ASCOLI PICENO – “Con la sua visita a Castelsantangelo sul Nera e la dichiarazione di assumere in prima persona la responsabilità della ricostruzione del Centro Italia colpito dal sisma si era riaccesa una speranza. I contenuti legislativi del decreto in conversione sono di vitale importanza, a tre anni dal sisma, per imprimere la svolta che ancora non c’è stata. Il testo uscito dalla Camera dei deputati non contiene le misure necessarie ad un’accelerazione della ricostruzione privata e pubblica: eppure basterebbe accogliere tre emendamenti scritti da quegli stessi tecnici che negli Uffici hanno visionato migliaia di pratiche e hanno piena consapevolezza di ciò che serve”.
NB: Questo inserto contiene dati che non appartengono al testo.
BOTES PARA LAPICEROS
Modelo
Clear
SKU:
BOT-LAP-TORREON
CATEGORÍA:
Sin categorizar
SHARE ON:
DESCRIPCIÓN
Così si apriva la lettera inviata al Presidente del Consiglio dei Ministri, Giuseppe Conte, firmata dai sindaci di Force, Arquata del Tronto, Acquasanta Terme, Montegallo, Venarotta, Palmiano, Montedinove, Rotella, Folignano, Castorano, Appignano del Tronto, Castignano, Cossignano, Maltignano, Offida e Roccafluvione qualche giorno prima dell’approvazione del Testo al Senato. Nella missiva c’erano le richieste dei primi cittadini rimaste inascoltate. Oggi, 13 dicembre, l’annuncio in conferenza della discesa in piazza a Roma per protestare e far ascoltare ai Governanti il grido di dolore di amministrazione e cittadini.

Qui il nostro articolo con video-conferenza integrale dei primi cittadini.
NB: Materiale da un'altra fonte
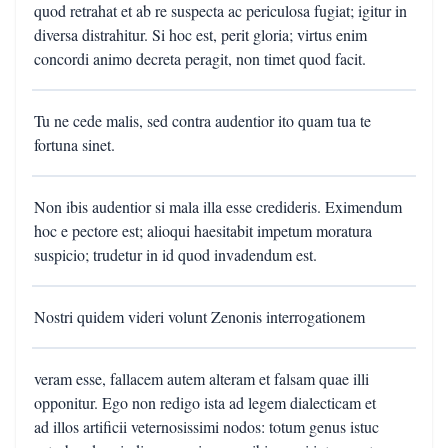
quod retrahat et ab re suspecta ac periculosa fugiat; igitur in
diversa distrahitur. Si hoc est, perit gloria; virtus enim
concordi animo decreta peragit, non timet quod facit.
Tu ne cede malis, sed contra audentior ito quam tua te
fortuna sinet.
Non ibis audentior si mala illa esse credideris. Eximendum
hoc e pectore est; alioqui haesitabit impetum moratura
suspicio; trudetur in id quod invadendum est.
Nostri quidem videri volunt Zenonis interrogationem
veram esse, fallacem autem alteram et falsam quae illi
opponitur. Ego non redigo ista ad legem dialecticam et
ad illos artificii veternosissimi nodos: totum genus istuc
Decreto Sisma, i sindaci del Piceno: “Inascoltati e presi in giro. Basta, scendiamo in piazza a Roma”

Che cosa chiedevano i sindaci al Premier Conte?

Il primo emendamento riguardava l’autocertificazione: “Come è stata scritta nel Decreto non serve a nulla, non verrà utilizzata, rimarrà tutto come oggi con tempi lunghissimi di presentazione e istruttoria dei progetti di ricostruzione privata. Il testo presentato dalle Regioni, come prima cosa elimina la responsabilità su eventuali difformità fra lo stato di diritto e quello di fatto che il professionista privato teme nell’attività di autocertificazione. Solo grazie a questa impostazione diviene possibile rendere tale autocertificazione obbligatoria, accorciando enormemente i tempi di ricostruzione per 40 mila unità abitative solo nelle Marche”.

Il secondo emendamento era sulla ricostruzione pubblica: “E’ ancora più semplice: applicando i limiti europei sulla procedura di gara negoziata, si tagliano mesi alle procedure già in progettazione o prossime all’appalto”.

Il terzo riguardava chi oggi lavora nei Comuni o negli Uffici per la ricostruzione con contratti a termine con una deroga ai limiti contrattuali: “La ricostruzione di questa portata non può perdere l’esperienza, la competenza e la passione di questi ottimi tecnici. Potremmo aggiungere altre questioni, anche importanti, che non esprimiamo per non distogliere attenzione dal punto centrale ovvero i tempi della ricostruzione”.

“Prima che il Senato della Repubblica chiuda la partita – auspicavano i sindaci al Premier Conte – solo un suo intervento può cambiare il corso della ricostruzione. Come Primo Ministro, come colui che ha preso su di sé la grande responsabilità della ricostruzione. Noi primi cittadini, sottoscrittori della missiva, confidiamo in un suo intervento così, da avere, gli strumenti necessari per stringere i tempi della ricostruzione”.

Questa lettera, come dichiarato durante la conferenza stampa odierna, sarà mandata anche al Presidente della Repubblica Sergio Mattarella.

“Forse – si augurano i sindaci – prima di firmare il Decreto chiederà a Conte il perché di queste nostre richieste non accolte. Ci appelliamo a Mattarella, il nostro ultimo baluardo, per avere quelle risposte che finora non abbiamo avuto”.